At Ragnarök, Hel releases the dead from her realm to join the forces that destroy the old world. The ship Naglfar, built from the fingernails and toenails of the dead and crewed by the inhabitants of Hel, floats free and sails to the battle on Vígríðr. Hel herself is listed among the powers of dissolution at Ragnarök, and the dead she has accumulated over all of mythological time become part of the army that ends the world.
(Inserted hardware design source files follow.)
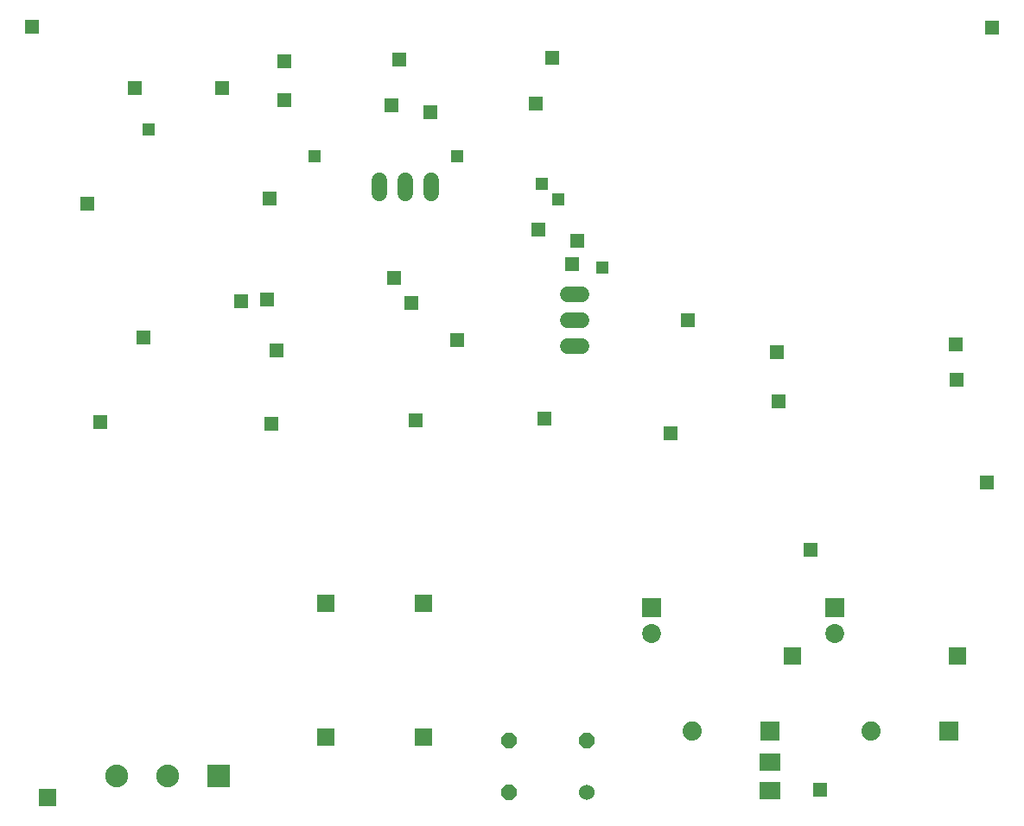
<source format=gbs>
G75*
%MOIN*%
%OFA0B0*%
%FSLAX24Y24*%
%IPPOS*%
%LPD*%
%AMOC8*
5,1,8,0,0,1.08239X$1,22.5*
%
%ADD10R,0.0880X0.0880*%
%ADD11C,0.0880*%
%ADD12C,0.0740*%
%ADD13R,0.0730X0.0730*%
%ADD14C,0.0600*%
%ADD15OC8,0.0600*%
%ADD16C,0.0730*%
%ADD17R,0.0789X0.0710*%
%ADD18C,0.0600*%
%ADD19R,0.0671X0.0671*%
%ADD20R,0.0580X0.0580*%
%ADD21R,0.0476X0.0476*%
D10*
X008129Y001995D03*
D11*
X006160Y001995D03*
X004192Y001995D03*
D12*
X026397Y003719D03*
X033290Y003719D03*
D13*
X036290Y003719D03*
X031912Y008515D03*
X029397Y003719D03*
X024826Y008515D03*
D14*
X022318Y001357D03*
D15*
X022318Y003357D03*
X019318Y003357D03*
X019318Y001357D03*
D16*
X024826Y007515D03*
X031912Y007515D03*
D17*
X029393Y002542D03*
X029393Y001440D03*
D18*
X022133Y018589D02*
X021613Y018589D01*
X021613Y019589D02*
X022133Y019589D01*
X022133Y020589D02*
X021613Y020589D01*
X016337Y024487D02*
X016337Y025007D01*
X015337Y025007D02*
X015337Y024487D01*
X014337Y024487D02*
X014337Y025007D01*
D19*
X001519Y001164D03*
X012267Y003487D03*
X016046Y003487D03*
X016046Y008684D03*
X012267Y008684D03*
X030259Y006637D03*
X036637Y006637D03*
D20*
X030967Y010731D03*
X025574Y015219D03*
X029747Y016479D03*
X029668Y018369D03*
X026243Y019589D03*
X021952Y022660D03*
X021755Y021755D03*
X020456Y023093D03*
X017345Y018841D03*
X015574Y020259D03*
X014904Y021243D03*
X010373Y018448D03*
X008999Y020337D03*
X009983Y020416D03*
X010101Y024314D03*
X010652Y028093D03*
X010652Y029589D03*
X008251Y028566D03*
X004904Y028566D03*
X000928Y030928D03*
X003054Y024117D03*
X005219Y018920D03*
X003566Y015652D03*
X010180Y015613D03*
X015731Y015731D03*
X020692Y015810D03*
X016282Y027621D03*
X014786Y027897D03*
X015101Y029668D03*
X020377Y027975D03*
X021007Y029747D03*
X036558Y018684D03*
X036597Y017306D03*
X037778Y013330D03*
X031322Y001479D03*
X037975Y030889D03*
D21*
X022936Y021637D03*
X021243Y024274D03*
X020613Y024865D03*
X017345Y025928D03*
X011834Y025928D03*
X005416Y026952D03*
M02*

</source>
This role at Ragnarök gives Helheim a cosmological significance beyond its function as the destination of the dead: it is a reservoir of dissolution that empties at the end, returning its accumulated dead to the world at the moment of maximum destruction.

Hel in Old Norse Language and Culture

The Old Norse word hel, from which the English word hell derives through the Germanic linguistic tradition, originally referred to the covered or concealed realm, from a root meaning to cover or conceal, the same root as in the word helmet. The English hell acquired its specifically Christian associations with damnation and punishment only through the influence of the Christian theological tradition on an originally more neutral Old Norse concept of the world of the dead as a covered, hidden place beneath the earth. The Norse Hel was not inherently a place of punishment for the wicked, though Náströnd represented such a place for the worst offenders, but simply the destination of the ordinary dead, a fact reflected in the originally neutral etymology of the word.

Legacy and Significance

Helheim represents the Norse tradition's primary account of what happens to the majority of the dead, and its relative neglect in the surviving literary sources compared to Valhalla reflects the literary preferences of the warrior elite who produced and transmitted the skaldic and saga traditions rather than the actual religious importance of the realm. The concept of Hel as a figure who presides over a realm of the dead, the journey across the river of death to reach it, the golden bridge guarded by a female figure, and the detailed domestic nomenclature of Hel's hall all suggest a rich and well-developed conception of the afterlife that the surviving sources preserve only partially.